At the end of the war ten German scientists were interned in a country house named Farm Hall in Britain. With one exception, all had worked on the wartime research project on the economic and military applications of nuclear fission. There were microphones hidden in the walls and the Germans’ conversations were recorded, excerpted, translated, and transcribed, including in particular their reactions to the surprising and shocking news of Hiroshima. The Germans discussed four basic questions among themselves: Did they know how to build an atomic bomb? Could the Germans have built these weapons? Did the Germans try to make atomic bombs? Had they been Nazis?
The author of this book, Mark Walker, interacted with two of the main protagonists, Carl Friedrich von Weizsäcker and Robert Jungk, without initially understanding that he had thereby become himself a historical actor in the very history he was writing.
The American Alsos Mission, a scientific intelligence-gathering task force, followed behind the advancing Allied armies in the west, looking for evidence of a German atomic bomb. Its scientific leader, the physicist Samuel Goudmit, quickly determined that the Germans were far removed from building nuclear weapons but also was misled by some documents and his own prejudices, convincing himself that the Germans, including his colleague Werner Heisenberg, had not understood how an atomic bomb would work. When Goudsmit returned to the United States, he began publishing books and articles using the German uranium work as an example of how the Nazis had ruined science through political and ideological control, mistakes that America must not repeat. Heisenberg responded by defending both his scientific work and conduct under Hitler. Goudsmit criticized both Heisenberg and Carl Friedrich von Weizsäcker for compromising with the Nazis. While Goudsmit eventually reconciled with Heisenberg, he never forgave Weizsäcker. Goudsmit had lost his parents in Auschwitz, and Weizsäcker’s father, a high-ranking official in the Foreign Ministry, had been convicted of war crimes.

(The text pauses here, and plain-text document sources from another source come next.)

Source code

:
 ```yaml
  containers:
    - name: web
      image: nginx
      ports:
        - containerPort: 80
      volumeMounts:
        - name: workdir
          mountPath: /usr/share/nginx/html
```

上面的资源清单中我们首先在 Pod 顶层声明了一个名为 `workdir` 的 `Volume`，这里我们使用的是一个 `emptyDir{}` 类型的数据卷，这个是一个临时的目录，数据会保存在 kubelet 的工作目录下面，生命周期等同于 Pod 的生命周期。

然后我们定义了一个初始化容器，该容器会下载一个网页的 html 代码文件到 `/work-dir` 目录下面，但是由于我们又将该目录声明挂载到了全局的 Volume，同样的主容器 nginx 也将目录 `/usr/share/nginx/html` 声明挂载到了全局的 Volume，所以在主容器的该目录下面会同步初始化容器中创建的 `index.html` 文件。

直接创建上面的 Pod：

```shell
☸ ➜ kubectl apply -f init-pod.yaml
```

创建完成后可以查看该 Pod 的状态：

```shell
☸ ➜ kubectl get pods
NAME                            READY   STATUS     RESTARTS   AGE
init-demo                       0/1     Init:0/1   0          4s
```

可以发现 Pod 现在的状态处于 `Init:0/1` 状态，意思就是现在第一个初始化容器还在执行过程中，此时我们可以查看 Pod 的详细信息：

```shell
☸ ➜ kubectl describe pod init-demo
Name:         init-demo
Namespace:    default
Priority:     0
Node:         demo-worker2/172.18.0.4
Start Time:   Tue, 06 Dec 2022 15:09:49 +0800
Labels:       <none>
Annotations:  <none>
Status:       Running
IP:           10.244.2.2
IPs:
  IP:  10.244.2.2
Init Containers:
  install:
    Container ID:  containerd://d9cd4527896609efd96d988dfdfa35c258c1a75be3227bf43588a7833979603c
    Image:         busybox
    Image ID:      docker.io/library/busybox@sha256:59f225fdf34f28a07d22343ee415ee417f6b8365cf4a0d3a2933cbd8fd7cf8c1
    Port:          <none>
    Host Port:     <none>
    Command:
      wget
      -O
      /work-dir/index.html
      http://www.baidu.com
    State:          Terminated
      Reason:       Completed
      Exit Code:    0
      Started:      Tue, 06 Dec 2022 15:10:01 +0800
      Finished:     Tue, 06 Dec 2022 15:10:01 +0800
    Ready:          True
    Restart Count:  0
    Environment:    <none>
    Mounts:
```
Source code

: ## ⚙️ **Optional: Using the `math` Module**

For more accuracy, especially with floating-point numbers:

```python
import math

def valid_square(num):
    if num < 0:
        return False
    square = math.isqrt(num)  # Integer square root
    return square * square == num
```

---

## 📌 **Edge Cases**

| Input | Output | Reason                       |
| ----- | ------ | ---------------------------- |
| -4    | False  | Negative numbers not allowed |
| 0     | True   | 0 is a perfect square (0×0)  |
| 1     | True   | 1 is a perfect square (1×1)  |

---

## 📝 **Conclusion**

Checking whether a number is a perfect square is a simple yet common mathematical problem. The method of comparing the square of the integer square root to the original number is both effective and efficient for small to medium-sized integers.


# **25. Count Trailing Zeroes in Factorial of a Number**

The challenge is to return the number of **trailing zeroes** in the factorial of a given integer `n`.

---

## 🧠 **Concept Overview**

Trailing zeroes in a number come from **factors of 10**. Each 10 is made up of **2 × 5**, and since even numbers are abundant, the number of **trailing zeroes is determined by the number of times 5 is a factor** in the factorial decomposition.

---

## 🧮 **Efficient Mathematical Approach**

In order to determine what really happened when Werner Heisenberg and Carl Friedrich von Weizsäcker met with Niels Bohr in occupied Copenhagen in September 1941, this visit has to be placed in several contexts. By this time the German uranium research had demonstrated that atomic bombs were probably feasible, even if not for Germany during the war. The summer 1942 German offensive against the Soviet Union had not yet begun to falter, although Heisenberg was nevertheless privately very anxious about the war. The Germans alienated Bohr and his colleagues by their participation in cultural propaganda and nationalistic and militaristic comments about the war. A comparison with Heisenberg’s other lecture trips abroad shows that he acted the same way in other places. Heisenberg’s subsequent efforts in 1942 to gain support from Nazi officials by both describing the power of atomic bombs and the threat that the Americans might get them first also do not fit with an attempt at Copenhagen to forestall all nuclear weapons. Instead the best explanation for the visit is Heisenberg and Weizsäcker’s fear of American atomic bombs falling on Germany.